Your instructions
Reproduce word for word every naming line in all of the rows below, omitting the pictures from your answer.

[Saved data entries]
━━━━━━━━━━━━━━━━━━━━━━━━━━━━━━
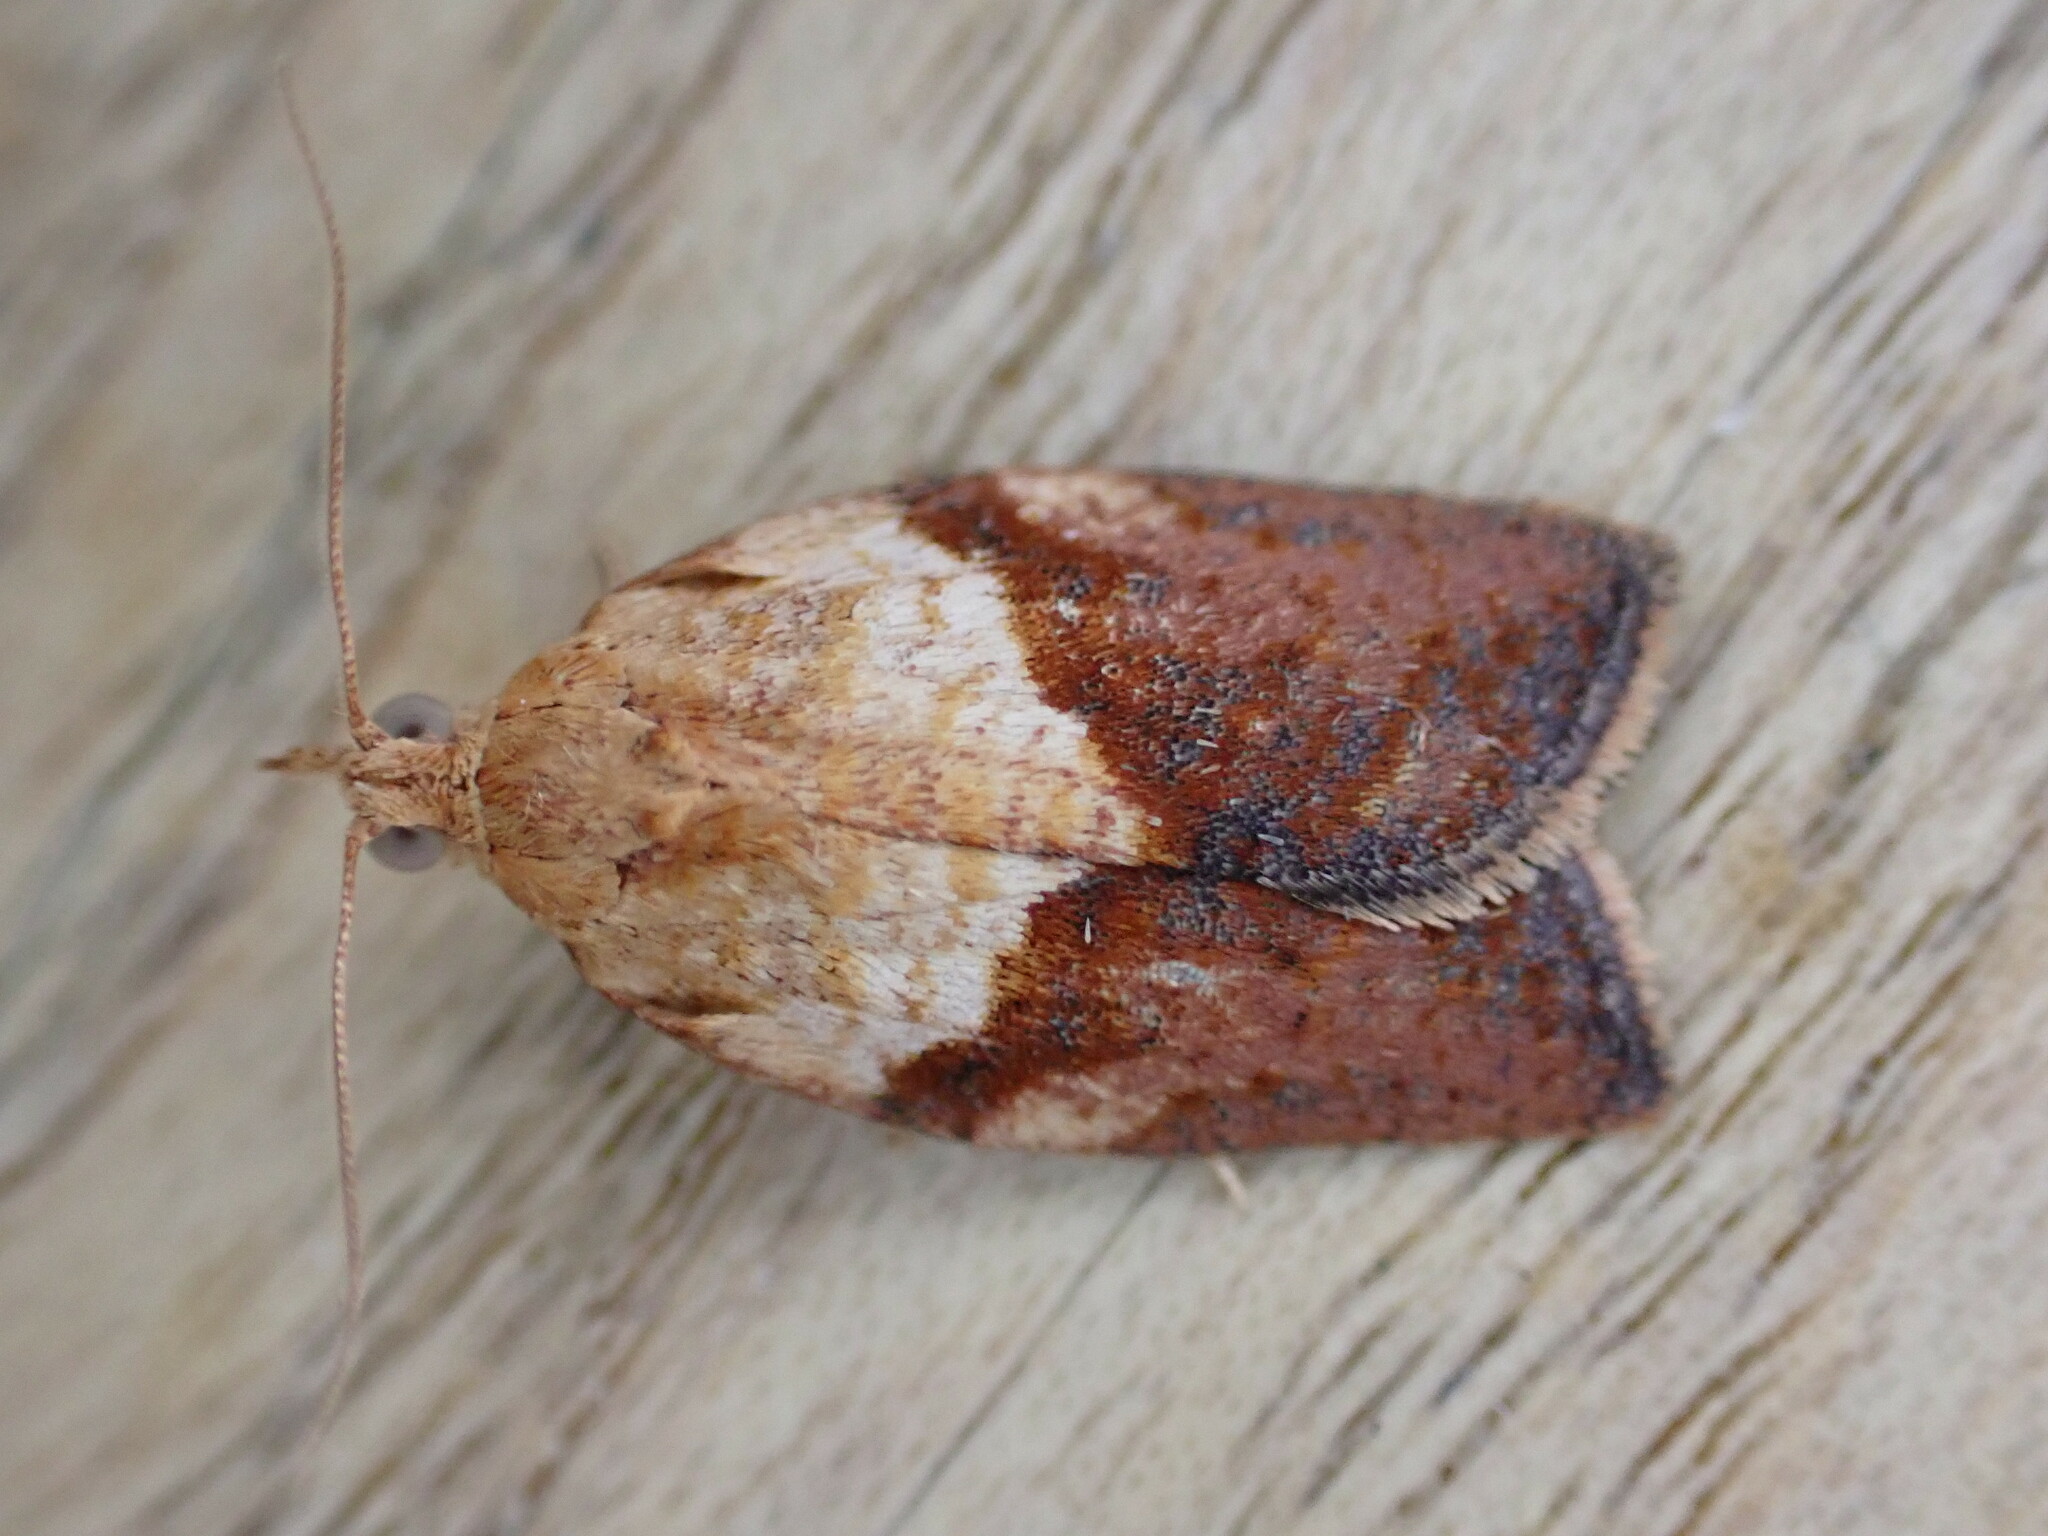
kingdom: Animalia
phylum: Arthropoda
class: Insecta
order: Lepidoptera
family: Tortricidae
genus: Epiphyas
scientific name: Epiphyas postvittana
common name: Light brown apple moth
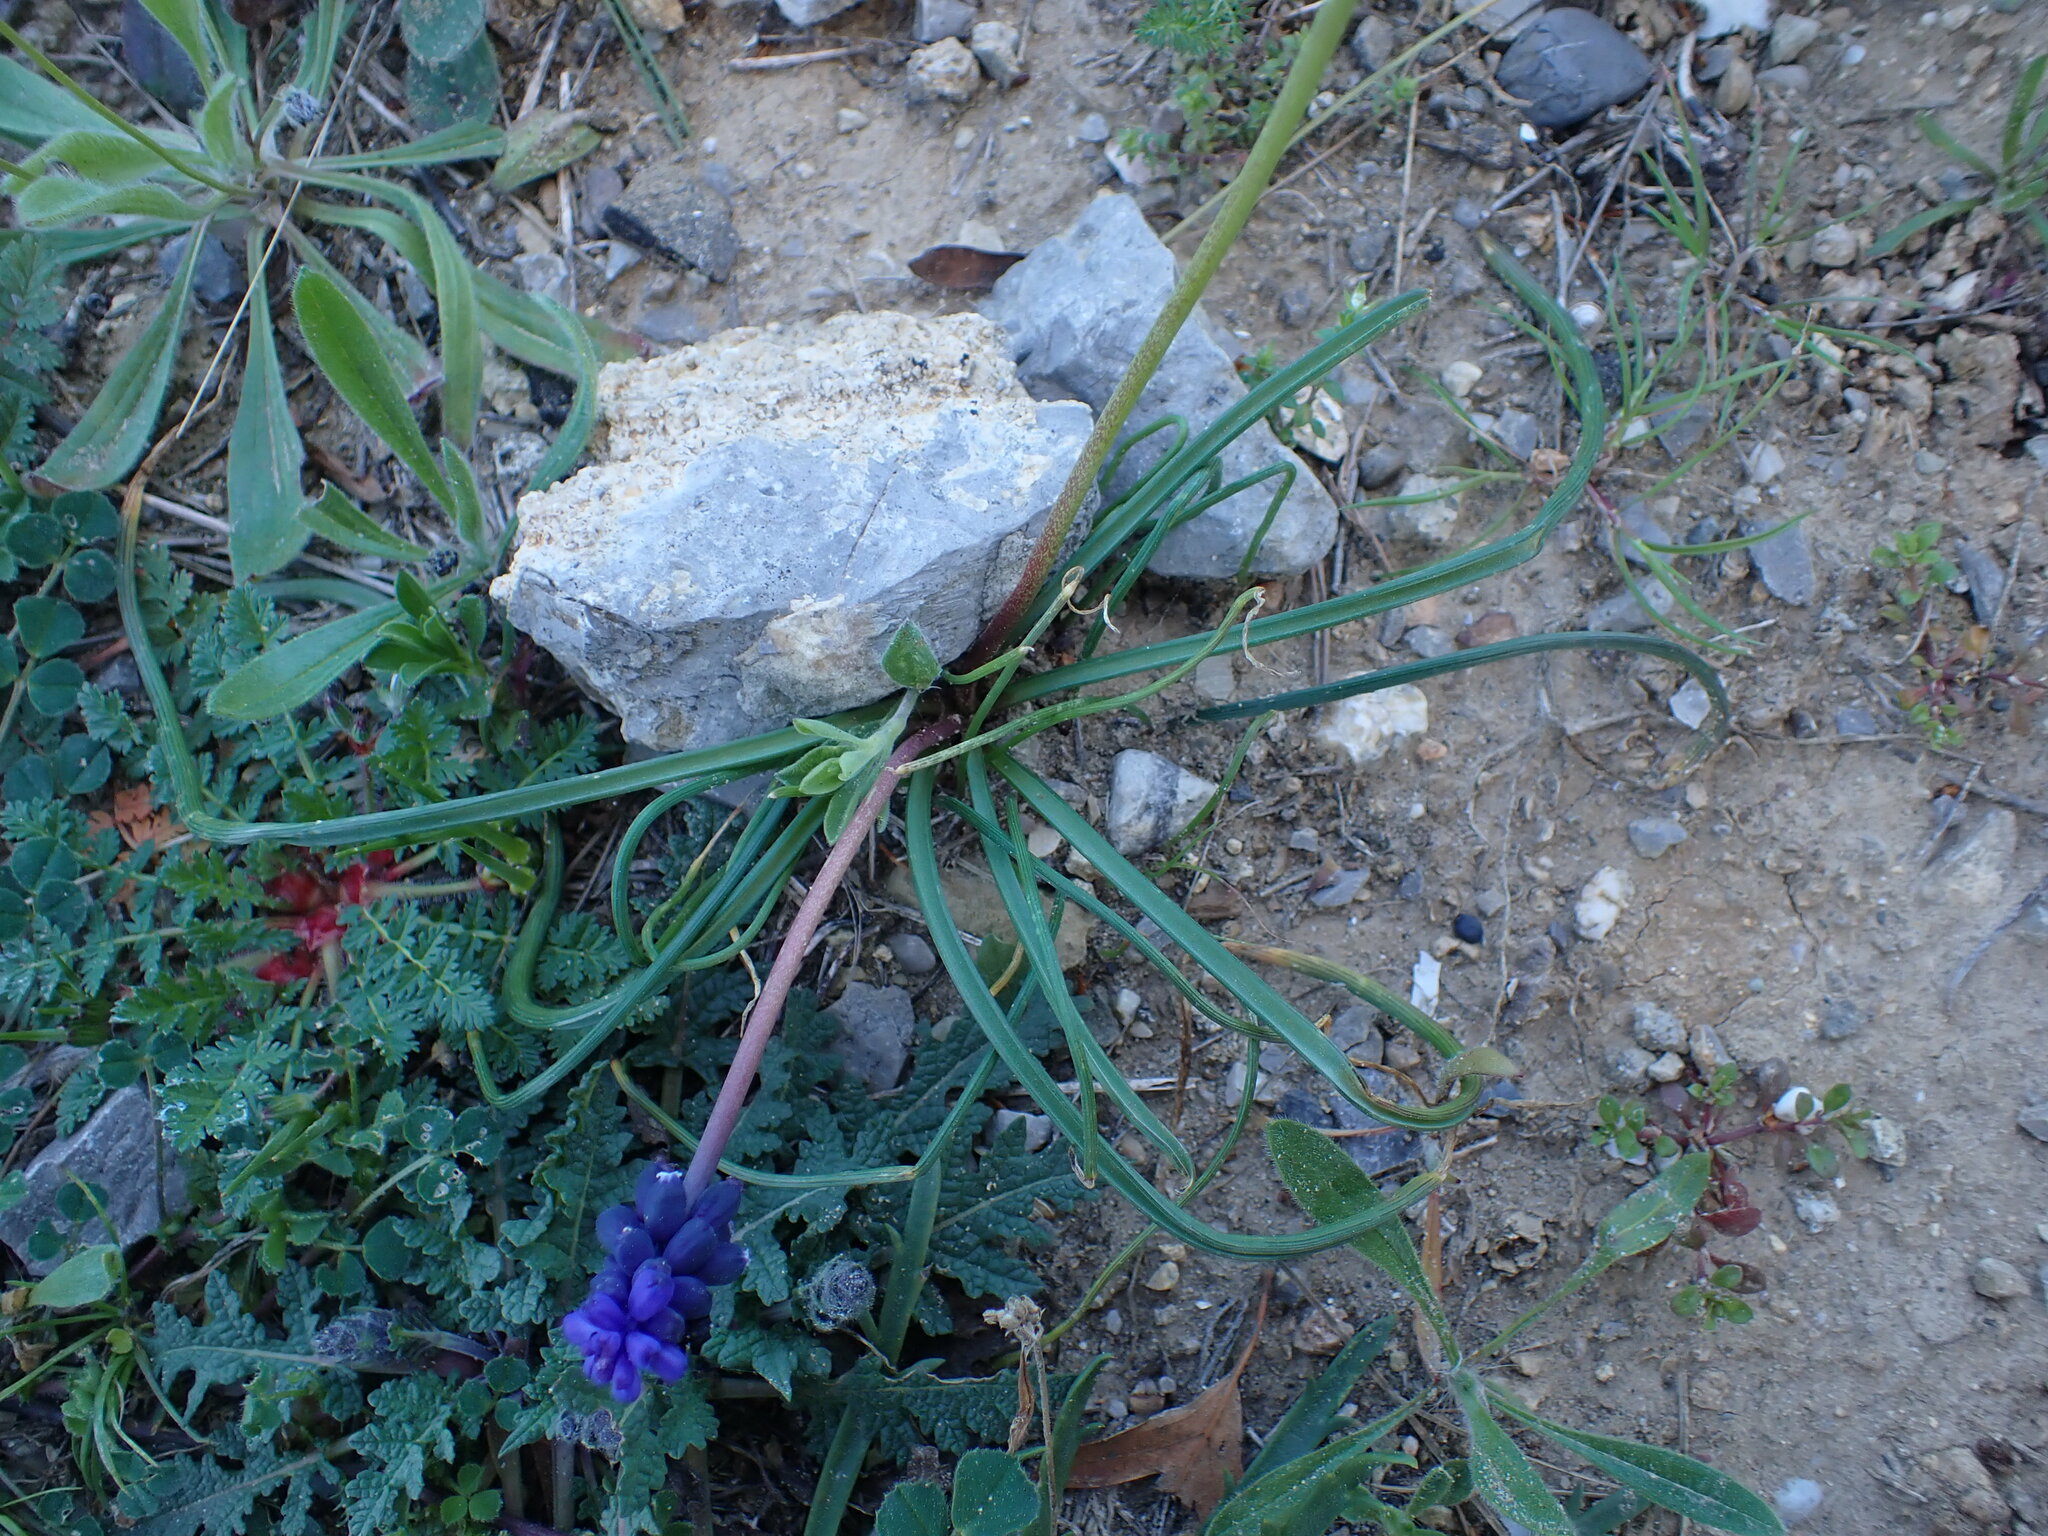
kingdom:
━━━━━━━━━━━━━━━━━━━━━━━━━━━━━━
Expected answer
kingdom: Animalia
phylum: Arthropoda
class: Insecta
order: Lepidoptera
family: Tortricidae
genus: Epiphyas
scientific name: Epiphyas postvittana
common name: Light brown apple moth
kingdom:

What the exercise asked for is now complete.